Warwick appeared in Campbelltown Local Court on 30 July 2015. The case was adjourned to 6 August at Central Local Court. At the August hearing, he did not appear and did not apply for bail. Bail was formally refused and he was held until the next hearing in October.

Warwick had been a "person of interest" in the original investigation. Warwick was remanded in custody until 10 February 2017. Warwick pleaded not guilty to all charges on 2 March 2017, and the judge, Justice Garling, set a trial date of February 2018. The trial commenced in May 2018 before Justice Garling without a jury. There were several delays and adjournments to proceedings, with Warwick having no money for legal representation in February 2019 and his legal aid representatives withdrawing from the case in June 2019 after Warwick claimed his public defender had "bullied" him.

Warwick's 23-month trial was concluded on 6 April 2020, with the verdict pending. Justice Garling noted, "I can inform the parties that it will take a considerable period of time." On 23 July 2020, Warwick was found guilty of all offences for which he was charged, except for the shooting of his brother-in-law Stephen Blanchard.

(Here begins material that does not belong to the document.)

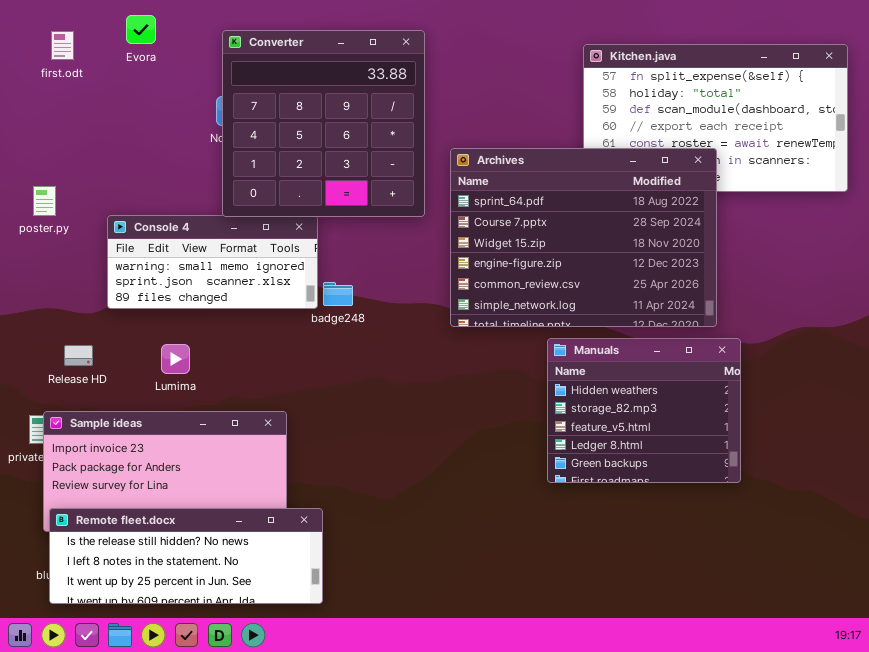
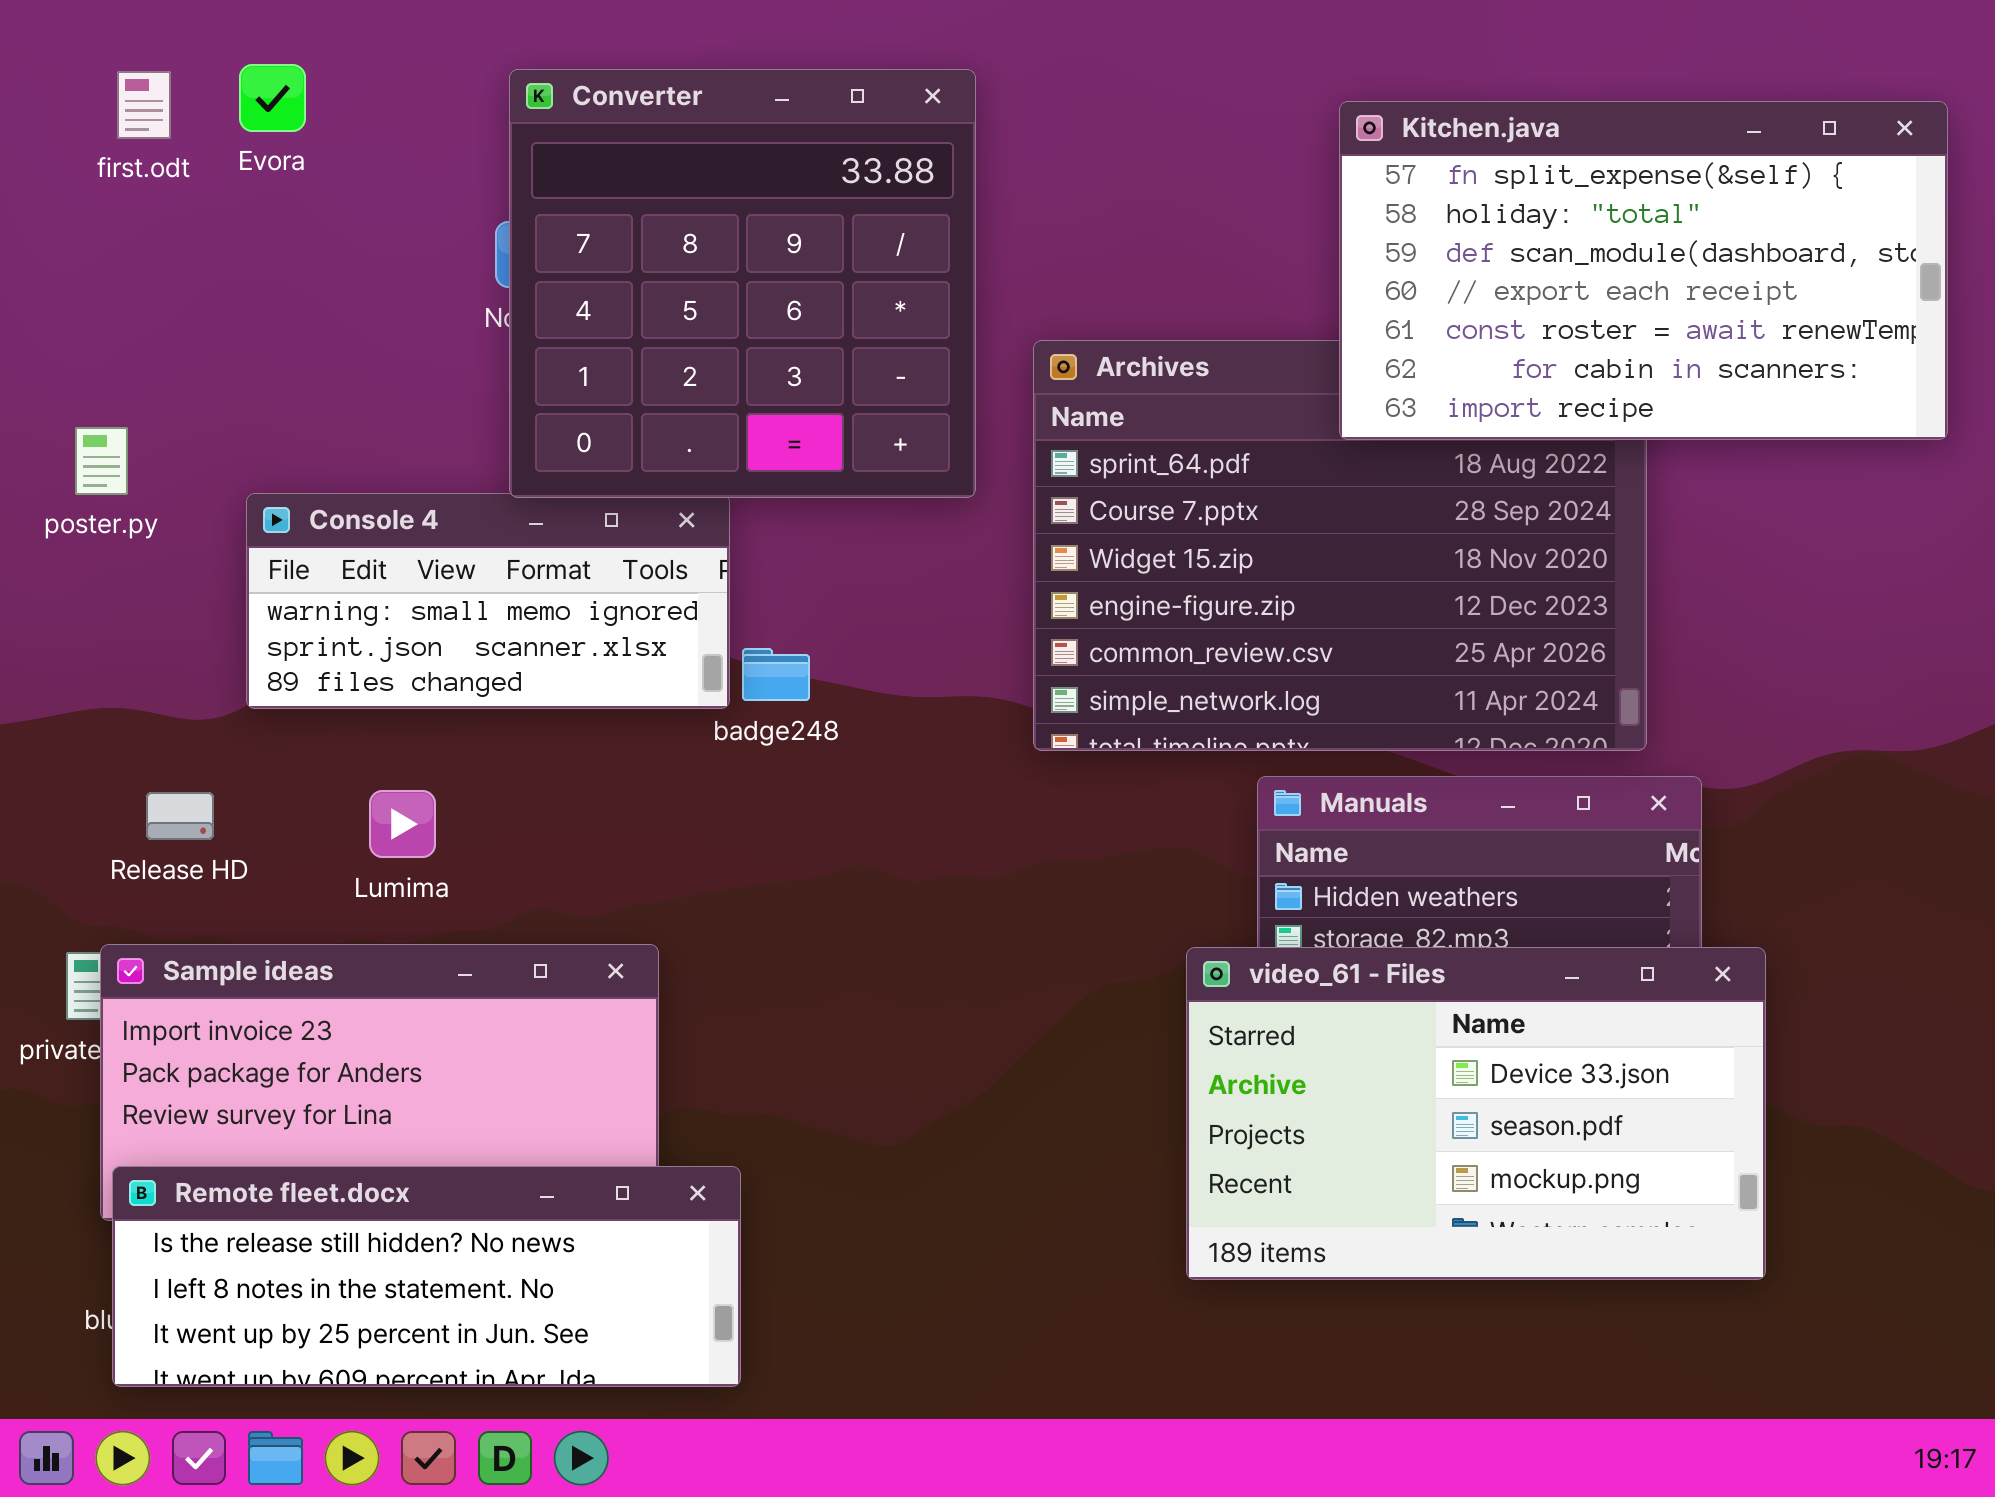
Evora: [126,15,156,44] -> [239,64,306,132], moved
Kitchen.java: [583,44,848,192] -> [1339,101,1948,440], raised
video_61 - Files: none -> [1186,947,1766,1280], opened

On 3 September 2020, Leonard Warwick was sentenced to life in prison without the possibility of parole. During sentencing proceedings, Supreme Court Justice Peter Garling said that Warwick's crimes "cannot be viewed as anything other than an attack on the very foundations of Australian democracy". Warwick died in prison on 14 February 2025.

==Media==
The case was covered by Casefile True Crime Podcast on 2 April 2016.